Discovery made on how the brain prevents dehydration

ThinkstockPhotos-488268958Researchers from McGill University have made a discovery on how the brain detects and prevent dehydration. They identified a key protein in the brain responsible for body temperature as well as hydration. The findings can assist in clinical treatments of conditions that affect the imbalance of bodily fluids.

Study lead, Dr. Charles Bourque, said, “We have identified what we think is the first protein that could allow the brain to monitor physiological temperature and it is important because this protein contributes to how the brain detects heat and triggers adaptive responses such as thirst. This protein, which is an ion channel, that regulates the flow of ions across the cell membrane, is thought to play a crucial role in balancing body fluids (water, blood, etc.) and sodium (salts) levels, and changes in its regulation could be involved in linking salt to hypertension, and provoking fluid retention following cardiac failure, sepsis or brain trauma.”
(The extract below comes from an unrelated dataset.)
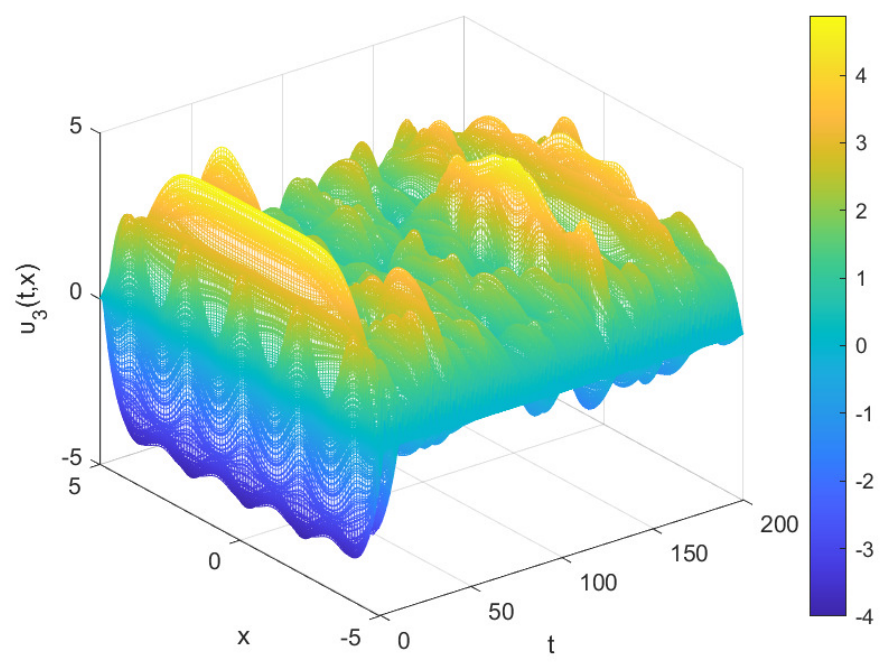
Figure 3. Time valuation of υ 3 ( t , x ) in system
The researchers investigated how the brain is able to control the salt and water balance in our bodies. The balance is detrimental to our health and if it is disturbed, it can have serious health consequences, such as high blood pressure or kidney damage.
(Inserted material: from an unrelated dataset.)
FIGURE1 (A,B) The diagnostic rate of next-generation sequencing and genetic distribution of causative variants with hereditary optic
The researchers pointed out that bodily fluid imbalances are commonly seen in emergency rooms. For example, a condition called hyponatremia often requires a trip the ER because the body’s sodium levels become low and water levels rise, which causes damage to cells and can result in side effects such as nausea and vomiting.

First author, Dr. Cristian Zaelzer, said, “Now that we have discovered the protein’s structure, we can try to understand how this ion channel is involved in conditions such as hyponatremia. This would give us tools to modify the channel’s mechanism of action and either prevent or treat the condition.”

Co-author, Dr. Wolfgang Liedtke, said, “Collaborating with Dr. Bourque’s group led to identification of a long sought-after TRPV1 ion channel that functions in neurons, making them sense osmotic pressure and temperature. This ion channel becomes active during dehydration, switching on the neurons in a part of the brain called the hypothalamus, which instructs the body to act in order to maintain its fluid balance. This can be achieved by triggering a sense of thirst, and also by the secretion of vasopressin – an antidiuretic hormone that acts to promote the retention of water by the kidneys – to maintain body fluid balance.”


Dr. Bourque concluded, “Interestingly, our work also shows that the ion channel is an alternate product of the gene TRPV1 that normally codes for the capsaicin receptor that detects “hot” chili peppers.  It is like nature has engineered a salt receptor out of a pepper receptor.”

The findings were published in Cell Reports.